[Work task]: Please restate the data below word for word, omitting all images.

[Recorded information]:
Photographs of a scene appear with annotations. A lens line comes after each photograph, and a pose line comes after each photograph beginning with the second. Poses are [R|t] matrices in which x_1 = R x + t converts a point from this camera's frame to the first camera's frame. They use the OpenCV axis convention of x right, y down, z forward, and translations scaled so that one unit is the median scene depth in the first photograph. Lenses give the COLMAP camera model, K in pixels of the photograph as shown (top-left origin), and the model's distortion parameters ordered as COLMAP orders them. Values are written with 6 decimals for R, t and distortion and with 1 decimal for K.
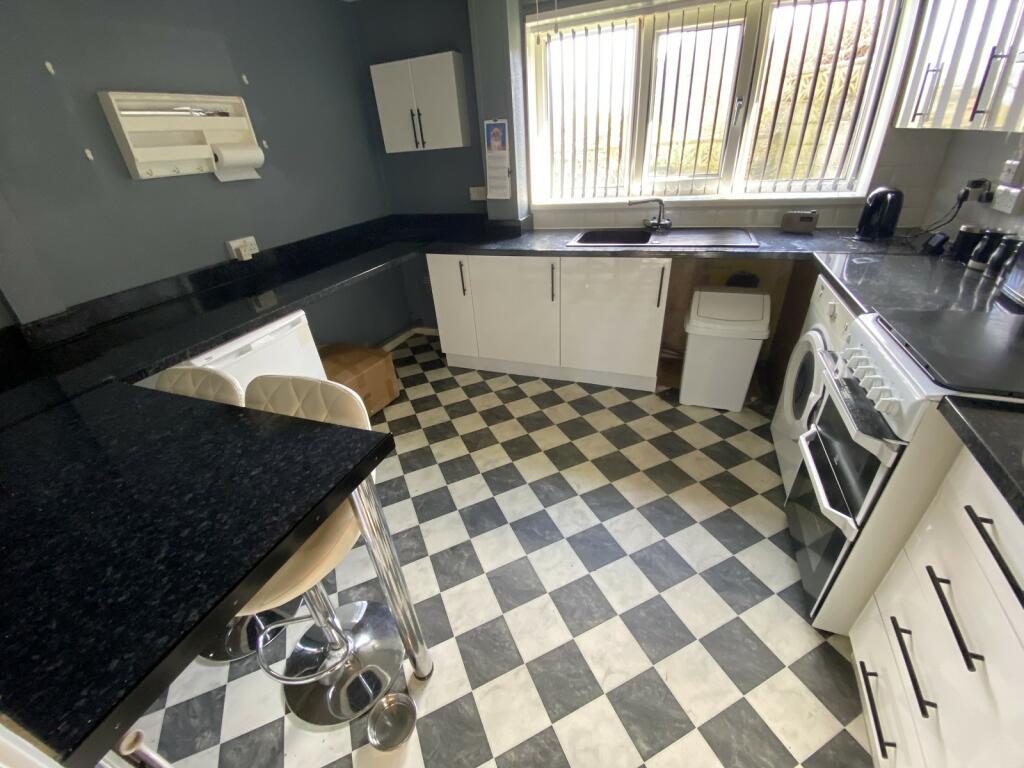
lens RADIAL K [[418.2, 0, 514.9], [0, 418.2, 387.3], [0, 0, 1]] dist [-0.004184, -0.001496]
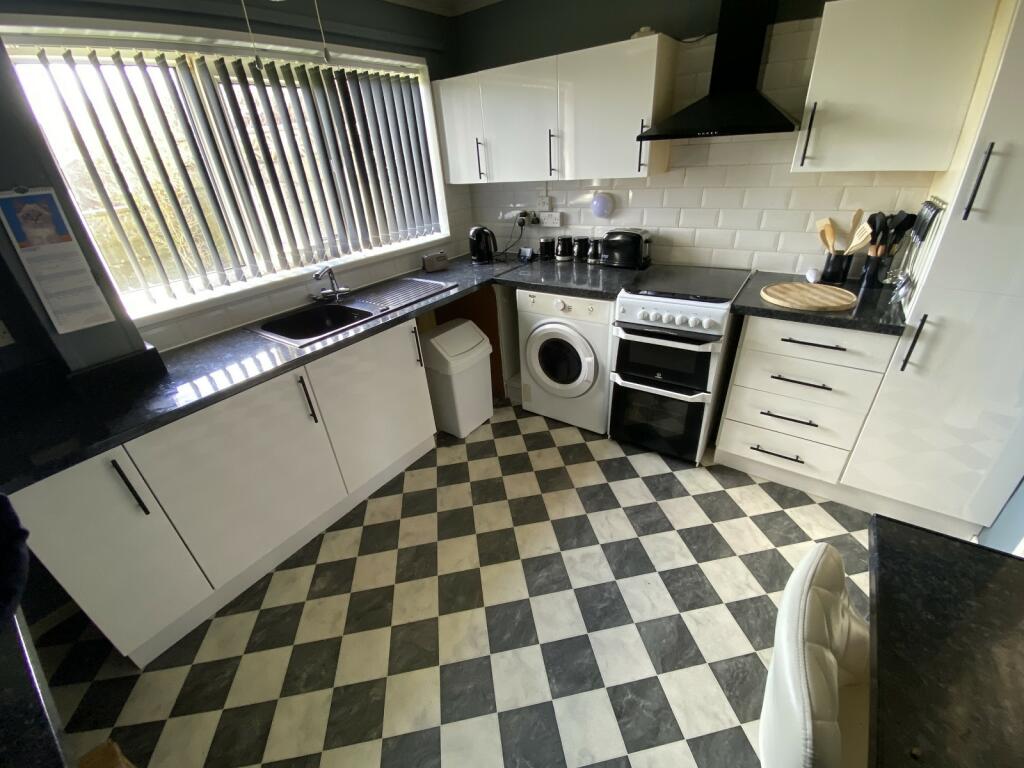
lens RADIAL K [[418.2, 0, 513.7], [0, 418.2, 373.3], [0, 0, 1]] dist [-0.004184, -0.001496]
pose [[0.243532, -0.413423, 0.877368, -0.468030], [0.523904, 0.817348, 0.239720, -0.310293], [-0.816221, 0.401277, 0.415644, 0.466047]]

[Expected answer]:
Photographs of a scene appear with annotations. A lens line comes after each photograph, and a pose line comes after each photograph beginning with the second. Poses are [R|t] matrices in which x_1 = R x + t converts a point from this camera's frame to the first camera's frame. They use the OpenCV axis convention of x right, y down, z forward, and translations scaled so that one unit is the median scene depth in the first photograph. Lenses give the COLMAP camera model, K in pixels of the photograph as shown (top-left origin), and the model's distortion parameters ordered as COLMAP orders them. Values are written with 6 decimals for R, t and distortion and with 1 decimal for K.
lens RADIAL K [[418.2, 0, 514.9], [0, 418.2, 387.3], [0, 0, 1]] dist [-0.004184, -0.001496]
lens RADIAL K [[418.2, 0, 513.7], [0, 418.2, 373.3], [0, 0, 1]] dist [-0.004184, -0.001496]
pose [[0.243532, -0.413423, 0.877368, -0.468030], [0.523904, 0.817348, 0.239720, -0.310293], [-0.816221, 0.401277, 0.415644, 0.466047]]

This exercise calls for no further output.